> _THE PROBLEM_
After locating the line that contains "right ankle: (513, 316)" in the records below, write out exactly that line and each line after it through the one that contains "right ear: (258, 161)", and nothing else.

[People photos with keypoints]
================

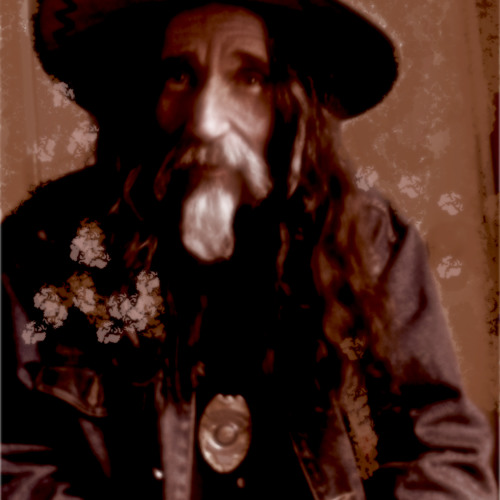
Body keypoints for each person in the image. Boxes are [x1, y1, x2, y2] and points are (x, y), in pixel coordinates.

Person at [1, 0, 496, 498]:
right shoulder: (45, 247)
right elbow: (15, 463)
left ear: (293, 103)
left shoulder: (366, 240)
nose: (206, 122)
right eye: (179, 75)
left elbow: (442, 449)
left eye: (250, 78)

================

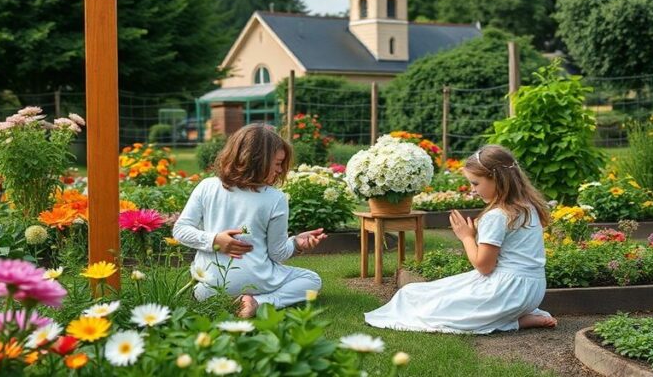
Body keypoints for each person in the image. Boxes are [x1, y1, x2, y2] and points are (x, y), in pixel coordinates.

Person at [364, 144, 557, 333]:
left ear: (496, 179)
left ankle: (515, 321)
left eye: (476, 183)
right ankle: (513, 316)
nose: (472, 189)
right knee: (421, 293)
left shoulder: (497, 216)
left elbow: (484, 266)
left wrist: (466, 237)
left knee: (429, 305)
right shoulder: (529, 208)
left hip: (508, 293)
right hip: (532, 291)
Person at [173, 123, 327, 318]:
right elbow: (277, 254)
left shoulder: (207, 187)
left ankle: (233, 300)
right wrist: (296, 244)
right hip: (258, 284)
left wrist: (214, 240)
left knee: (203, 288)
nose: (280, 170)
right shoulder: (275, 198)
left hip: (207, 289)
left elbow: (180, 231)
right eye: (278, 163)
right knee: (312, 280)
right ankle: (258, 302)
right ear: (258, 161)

================

> _RESULT BELOW_
right ankle: (513, 316)
nose: (472, 189)
right knee: (421, 293)
left shoulder: (497, 216)
left elbow: (484, 266)
left wrist: (466, 237)
left knee: (429, 305)
right shoulder: (529, 208)
left hip: (508, 293)
right hip: (532, 291)
Person at [173, 123, 327, 318]:
right elbow: (277, 254)
left shoulder: (207, 187)
left ankle: (233, 300)
right wrist: (296, 244)
right hip: (258, 284)
left wrist: (214, 240)
left knee: (203, 288)
nose: (280, 170)
right shoulder: (275, 198)
left hip: (207, 289)
left elbow: (180, 231)
right eye: (278, 163)
right knee: (312, 280)
right ankle: (258, 302)
right ear: (258, 161)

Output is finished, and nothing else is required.